Céline Dumont, assistante sociale à l’Arapej 75, raconte, avec une gouaille héritée selon elle de ses années passées à travailler à Marseille, les méandres des individus dont elle a la charge. Elle ne manque pas d’alarmer sur la disparition de nombreux dispositifs, parmi lesquels des ateliers professionnels : « Ils étaient sept ou huit. C’était intéressant car ils venaient d’horizons différents et chacun apportait son savoir-faire […] aujourd’hui, on les fait sortir de leur chambre d’hôtel qu’à l’occasion de rendez-vous ponctuel ici. » Depuis le début de la crise sanitaire, les services tels que la CAF (Caisse d’allocation familiale), Pôle emploi ou la Sécurité Sociale ont été, d’après elle, en-deçà du niveau d’accompagnement attendu, notamment en raison du télétravail. Difficile d’assurer un suivi sans contact humain direct. Pour suivre les annonces dans l’espoir de retrouver un emploi, Laurent, « technophobe assumé » a ainsi dû se mettre au smartphone.
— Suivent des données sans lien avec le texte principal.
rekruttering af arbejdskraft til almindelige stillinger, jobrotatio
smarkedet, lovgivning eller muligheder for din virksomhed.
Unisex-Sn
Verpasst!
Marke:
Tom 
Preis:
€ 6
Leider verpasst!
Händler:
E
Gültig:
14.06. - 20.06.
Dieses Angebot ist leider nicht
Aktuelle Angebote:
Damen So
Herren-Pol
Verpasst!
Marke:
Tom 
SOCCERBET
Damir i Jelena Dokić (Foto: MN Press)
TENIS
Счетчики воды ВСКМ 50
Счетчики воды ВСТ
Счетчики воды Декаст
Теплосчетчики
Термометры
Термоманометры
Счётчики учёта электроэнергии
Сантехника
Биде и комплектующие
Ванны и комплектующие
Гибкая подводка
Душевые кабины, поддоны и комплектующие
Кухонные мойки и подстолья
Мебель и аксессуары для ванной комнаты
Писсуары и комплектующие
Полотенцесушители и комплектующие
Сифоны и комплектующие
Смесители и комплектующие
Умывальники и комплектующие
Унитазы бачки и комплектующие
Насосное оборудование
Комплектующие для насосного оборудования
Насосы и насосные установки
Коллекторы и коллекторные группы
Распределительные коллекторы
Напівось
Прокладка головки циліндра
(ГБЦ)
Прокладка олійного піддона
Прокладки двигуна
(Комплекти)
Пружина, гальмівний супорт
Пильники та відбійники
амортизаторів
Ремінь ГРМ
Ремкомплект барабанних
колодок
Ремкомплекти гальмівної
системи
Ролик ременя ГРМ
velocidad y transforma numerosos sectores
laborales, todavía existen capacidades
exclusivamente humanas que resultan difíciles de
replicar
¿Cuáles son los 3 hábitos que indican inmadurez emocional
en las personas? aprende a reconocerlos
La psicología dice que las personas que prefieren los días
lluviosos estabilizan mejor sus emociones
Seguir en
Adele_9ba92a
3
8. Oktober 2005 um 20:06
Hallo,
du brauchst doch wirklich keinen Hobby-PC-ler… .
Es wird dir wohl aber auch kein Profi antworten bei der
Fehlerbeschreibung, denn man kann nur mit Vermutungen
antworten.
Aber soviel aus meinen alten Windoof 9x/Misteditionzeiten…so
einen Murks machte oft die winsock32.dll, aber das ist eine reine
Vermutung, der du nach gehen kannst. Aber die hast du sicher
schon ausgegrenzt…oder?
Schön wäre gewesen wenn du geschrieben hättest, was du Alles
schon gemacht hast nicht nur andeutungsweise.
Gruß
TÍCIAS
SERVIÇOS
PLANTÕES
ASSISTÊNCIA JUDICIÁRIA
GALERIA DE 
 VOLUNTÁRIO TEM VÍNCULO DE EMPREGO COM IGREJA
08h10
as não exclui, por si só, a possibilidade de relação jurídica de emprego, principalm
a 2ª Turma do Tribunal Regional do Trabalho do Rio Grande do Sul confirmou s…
La dématérialisation des services administratifs et d’aides à l’emploi désincarne un peu plus le quotidien des ex-détenus. Autre conséquence : la moins bonne prise en compte des spécificités de chaque individu dans leur parcours de réinsertion. Un état de fait dommageable que ne manque pas de rappeler la citation de Boris Vian, trônant fièrement au-dessus du bureau de Céline Dumont : « Ce qui m’intéresse, ce n’est pas le bonheur de tous les hommes, c’est le bonheur de chacun d’eux. »
Perspectives
Quid de l’avenir ? Les craintes s’accumulent en même temps que les perspectives futures s’assombrissent. Pour C. Dumont : « La réinsertion, c’est progressif. Beaucoup d’entre eux n’ont pas vraiment de projection. C’est au jour le jour. » Christophe Plasmans ajoute pour sa part que « la situation actuelle est bien évidemment difficile pour tout le monde, mais pour eux, c’est encore plus compliqué. » Jacques Simonet explique que parmi la totalité des personnes que le MRS prend en charge, un tiers ne montre pas une grande motivation à se réinsérer, un tiers récidive, et un tiers s’investit fortement dans le dispositif de réinsertion. « Il n’y a aucune statistique, mais il est possible que ce climat d’instabilité soit un vecteur de hausse de la récidive dans le futur. […] Le fait de ne pas travailler, d’être dans l’oisiveté, peut favoriser un retour vers les mauvaises fréquentations ou l’addiction, qui est un catalyseur de délinquance. Il y a un risque de retourner vers ces mauvais penchants » selon le vice-président de l’association. « Quand ils arrivent, le but du jeu c’est qu’on se voie le moins longtemps possible. Dans le sens où on souhaite qu’ils atteignent l’autonomie » indique pour sa part Céline Dumont.
Sous les nombreux obstacles qu’impose la crise sanitaire aux anciens détenus libérés sous Covid-19, se dessinent les contours d’un cheminement de reconstruction complexe, à mener tant sur le plan individuel que collectif, afin de pouvoir, un jour, déconfiner les espoirs de cette partie de la population trop souvent oubliée.